How to Build a Mailbox

Even in the current age of email, there are still those who prefer to write and send their letters the old-fashioned way. In order to receive these traditional hand-carried messages, one will have to know how to build a mailbox if they don’t happen to have one already.

To begin how to build a mailbox, one would need a post to perch it on, which would be made of either metal or pressure-treated lumber. A metal post should have a diameter of 2”, while a wooden post should be no more than 4×4”. Other materials needed are 2 side posts or an extended arm post, a shovel or a clam shell post hole digger, concrete, gravel, and of course, the container that will be used as the mailbox.

The actual box where the mail will be inserted can either be bought or built. One can purchase a ready-made metal mail container built according to standard regulation size. If one decides to construct their own, it has to meet the guidelines of the US Postal Service and will need to be verified for approval by the local postmaster. The mailbox is required to have a top and bottom, side walls, a back portion, and a hinged door placed in front. The box or house number at the side of the box should be in a contrasting color and must be no less than 1-inch high. A signal flag should be attached to the box’s side as well.

To build the mailbox’s support, the box is set on a horizontal piece of wood, the size of which depends on the size of the box. They are then attached to the post. A couple of boards are bolted to the post, each board set at an angle of 45 degrees. To make the support stable, the boards are attached to both sides of the post, as well as to the bottom of the horizontal piece.

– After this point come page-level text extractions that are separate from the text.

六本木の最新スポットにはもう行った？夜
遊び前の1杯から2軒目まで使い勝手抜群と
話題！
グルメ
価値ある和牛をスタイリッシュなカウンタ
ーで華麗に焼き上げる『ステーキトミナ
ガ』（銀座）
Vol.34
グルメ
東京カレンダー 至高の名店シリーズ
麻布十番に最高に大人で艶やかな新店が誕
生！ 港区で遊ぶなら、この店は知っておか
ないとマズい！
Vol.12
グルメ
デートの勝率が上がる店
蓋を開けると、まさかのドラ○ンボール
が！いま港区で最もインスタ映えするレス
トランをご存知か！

In installing the mailbox, one has to determine its position. The mailbox must be placed on the road’s right side, facing the direction of traffic. Its roadside face should be 6-8” from the shoulder’s edge or from the curb’s face. If it is placed near gravel roads, it must be distanced further from the edge of the roadway’s graveled area. A hole is dug which should have a depth of around 2’ and should not be wider than required. The post is buried in the ground, and then anchored using either concrete or stones in a layer of gravel. A 6” gravel layer is put at the bottom. One must install the mailbox no less than 42” above the ground.

The concrete is prepared and poured around the post. A level is used to find the post square, and the concrete is allowed to set until the following day. The hole is filled with soil and pressed down firmly. The mailbox is then attached to the base, securely screwing it in place on the board.

If one should think that trying how to build a mailbox is a somewhat futile endeavor in these high-tech times, think again. Aside from letters, they are also made to receive small packages, or bills, or ordered magazines and catalogs, and so on. The mailbox still pretty much has a place in today’s modern world.